What could a machine possibly learn about tea? And why would any AI want to learn about tea? We can barely find any humans to study tea!
My company uses machine learning and narrow-band artificial intelligence to understand what people taste in complex food and beverage products – the AI we’re building probably won’t take over the word any time soon, but if it does, it’ll just make everything taste better.
So why AI?
AI is a bad term for a wide range of research and capabilities; our narrow-band AI can be better thought of as automated machine intelligence to identify and control for subjectivity in human sensory data. Our goal is to strip away the influences of age, sex, race, socio-economic status, past tasting experience, first language, and smoking habits from what people claim to taste in a product, and arrive at the underlying chemical composition of flavor active compounds – without any lab equipment.
Once we do that, the real fun and intrigue begins. For example, we use that data not only to build real-time quality control monitoring for flaws, taints, and contaminations in beer – but also to determine what percentage of the population will be able to taste any quality control problem and the overlap with the producer’s target customer demographics. In bourbon, we’ve developed flavor-profile optimization strategies in the production process, and have helped producers predict the optimal barrel and bottle aging, removing a lot of the guess work from the process.
What projects do I have in mind for tea?
Nearly all of my research on tea to date has been though the Institute; but I was recently asked by Teamaster Teaparker during the Yixing Teapot Exhibition to put together a quick analysis of three Foshou Shan high mountain oolongs brewed comparatively in a Yixing and gaiwan.
It’s clear (and no surprise to anyone) that the 1982 (33 year old) tea was the taster’s choice – but what’s more interesting is the effect of brewing the tea in a real Yixing pot.
That analysis got me thinking about the types of valuable tools I could build for the tea industry, and what human tasters must struggle with while purchasing tea.
Age and Claim Verification of Pu’er Tea
Verifying the age of pu’er is a difficult undertaking. Cakes can be faked, wrappers can be forged, even the manufacturing house has an incentive to make the tea taste “older” than it is (hence all of the sheng cakes with “just a little bit” of shou in them from the 90’s). Through the Tea Institute, I have access to some very carefully sourced pu’er and the resources to have them radiocarbon dated.
The masterpiece era of pu’er ran from approximately 1950 – 1965, during which HongYin, LuYin, and HuangYin were produced; and about the same time as the atmospheric nuclear tests throughout the cold war, giving us the “bomb curve”. Usually radiocarbon dating is only accurate +/- 80 years (far too large a range for most teas!), but the atmospheric nuclear tests and the resulting release of nearly double the amount of carbon-14 into the atmosphere gives us seasonal and, in some cases, nearly monthly resolution in the age of the sample.
What does this have to do with sensory and machine learning?

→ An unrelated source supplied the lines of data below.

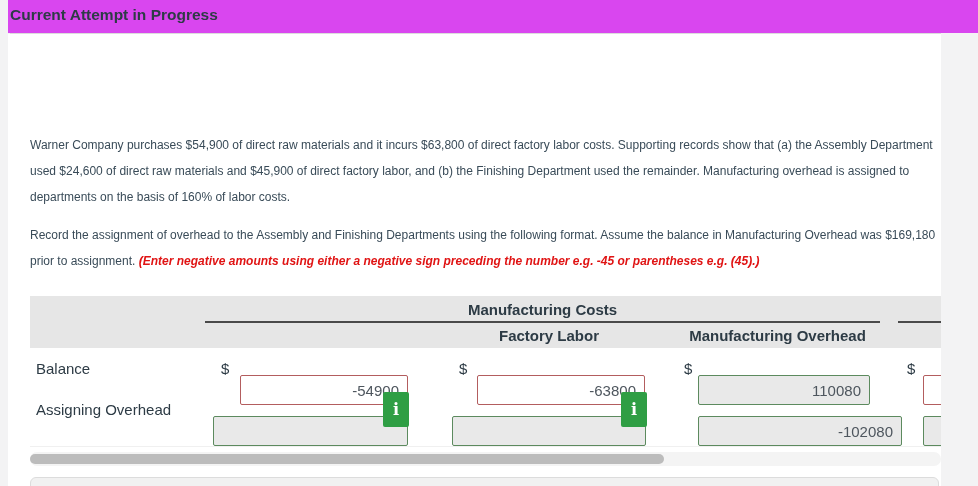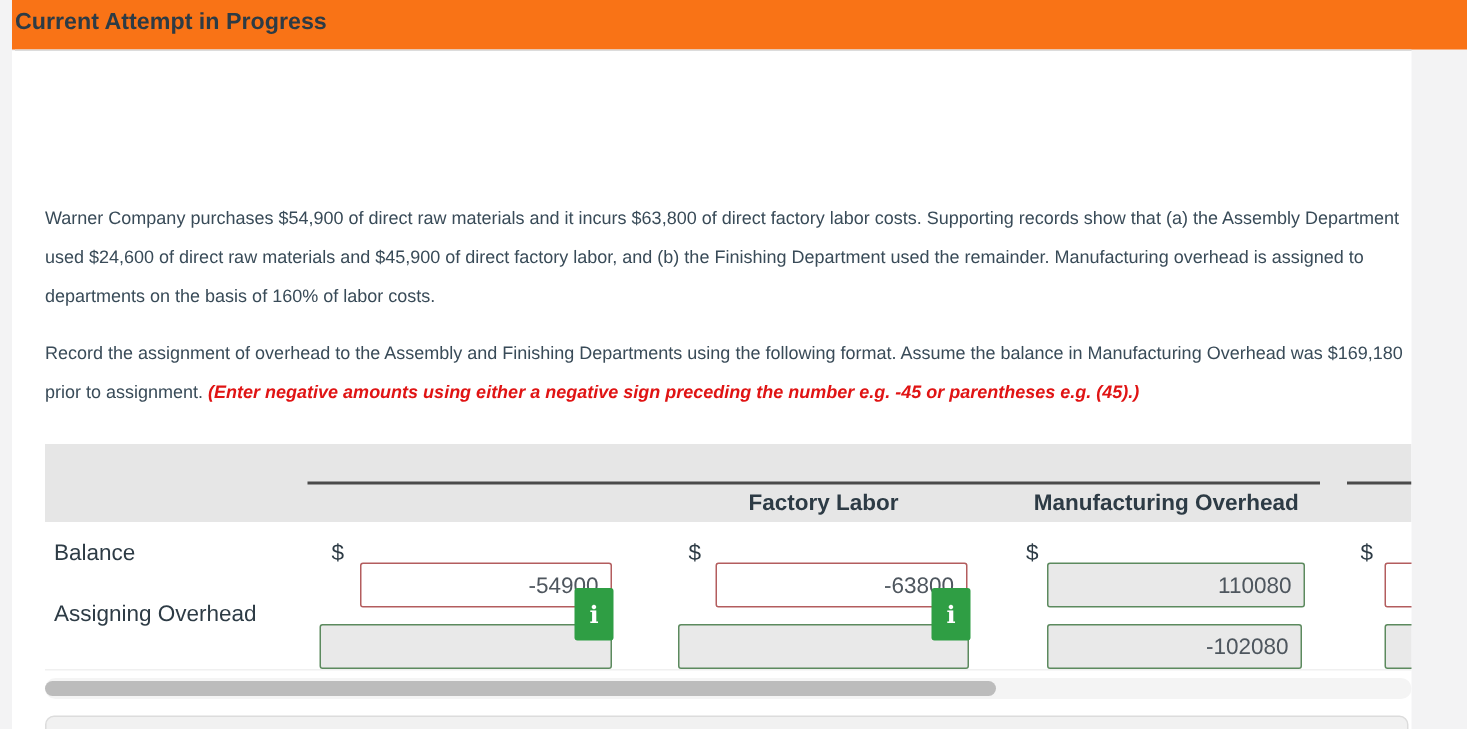--- a/index.html
+++ b/index.html
@@ -4,21 +4,21 @@
 <style>
   html,body{margin:0;padding:0;}
   body{
     width:978px;height:486px;position:relative;overflow:hidden;
     background:var(--page-bg,#f3f3f4);
     font-family:"Liberation Sans", sans-serif;
     -webkit-font-smoothing:antialiased;
   }
   
   .header-band{
-    position:absolute;left:8px;top:0;width:970px;height:33px;background:#f97316;
+    position:absolute;left:8px;top:0;width:970px;height:33px;background:#d946ef;
   }
   .page-title{
     position:absolute;left:2px;top:0;height:33px;line-height:30px;
     font-size:15.5px;font-weight:bold;color:var(--ink,#2d3b45);
   }
   .header-divider{
     position:absolute;left:10px;top:33px;width:931px;height:1px;background:var(--divider,#dcdcdc);
   }
   
   .card{
@@ -104,20 +104,21 @@
 </div>
 <div class="header-divider"></div>
 
 <div class="card">
 
 
   <p class="para para-1">Warner Company purchases $54,900 of direct raw materials and it incurs $63,800 of direct factory labor costs. Supporting records show that (a) the Assembly Department used $24,600 of direct raw materials and $45,900 of direct factory labor, and (b) the Finishing Department used the remainder. Manufacturing overhead is assigned to departments on the basis of 160% of labor costs.</p>
   <p class="para para-2"><span>Record the assignment of overhead to the Assembly and Finishing Departments using the following format. Assume the balance in Manufacturing Overhead was $169,180 prior to assignment. </span><span class="note-red">(Enter negative amounts using either a negative sign preceding the number e.g. -45 or parentheses e.g. (45).)</span></p>
 
   <div class="band">
+    <div class="group-header">Manufacturing Costs</div>
     <div class="group-underline gu-main"></div>
     <div class="group-underline gu-cut"></div>
     <div class="col-header col-2">Factory Labor</div>
     <div class="col-header col-3">Manufacturing Overhead</div>
   </div>
 
   <div class="row-label r1">Balance</div>
   <span class="cur r1" style="left:213px;">$</span>
   <input class="field f-error r1" style="left: 232px; top: 320px; width: 168px;" type="text" value="-54900">
   <span class="cur r1" style="left:451px;">$</span>
@@ -129,21 +130,21 @@
 
   <div class="row-label r2">Assigning Overhead</div>
   <div class="field-wrap" style="left:205px;top:361px;width:195px;">
     <input class="field f-ok" type="text" readonly="" value="" style="">
     <button class="info-btn">i</button>
   </div>
   <div class="field-wrap" style="left:444px;top:361px;width:194px;">
     <input class="field f-ok" type="text" readonly="" value="" style="">
     <button class="info-btn">i</button>
   </div>
-  <input class="field f-ok r2" style="left: 690px; top: 361px; width: 170px;" type="text" readonly="" value="-102080">
+  <input class="field f-ok r2" style="left: 690px; top: 361px; width: 204px;" type="text" readonly="" value="-102080">
   <input class="field f-ok r2" style="left: 915px; top: 361px; width: 60px;" type="text" readonly="" value="">
 
   <div class="table-edge"></div>
   <div class="hscroll">
     <div class="hscroll-thumb"></div>
   </div>
 
   <div class="next-card-edge"></div>
 </div>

Last time I went to China to purchase some pu’er, I found lugging my radiocarbon lab a bit inconvenient, and, being an inventive chap, I realized (with some re-inspiration from this last event) that I could model the flavor signatures from known old samples of pu’er tea to get a fairly accurate age range from sensory data alone!
I’ve been experimenting with multivariate adaptive regression splines on data preprocessed with a unsupervised metric learning implementation of local fisher discriminant analysis. There are a few other data tuning tricks I will need to use, but for now this is yielding viable results.
Does it work?
There’s not enough data yet to know. I’ve done some small scale experimentation on sensory reviews from highly experienced Tea Institute members, but that’s not a truly fair test.
My eventual goal is to obtain the same level of time-resolution (seasonality or month specificity) from the sensory reviews of less-experienced reviewers as is available from the radiocarbon dating. Then it could be used while making purchasing decisions in the field!
Cool… but where’s the AI?
Ah! I’m happy you asked. It’s important to understand that you can’t just take a few human sensory reviews, people recording what they taste, and start building statistical models (although that’s what everyone else in the field is doing… so it’s no surprise most products fail at launch) – you need to control for their personal attributes and experience. Our models first determine the age, sex, socio-economic status, and past tasting experience of every reviewer, and then classify them into a tasting population and preference archetype using displayed phenotypic classification by learning their sensitivities to gauge how they physiologically respond to flavor.
Not sure… I’d like to find some more time to build an age verification tool for the pu’er tea, and then maybe I’d work on a brew analysis tool. It would take your review of a brew of tea, and determine if it was over or under-brewed and if it was balanced or imbalanced – it might even be able to give brewing suggestions in the future.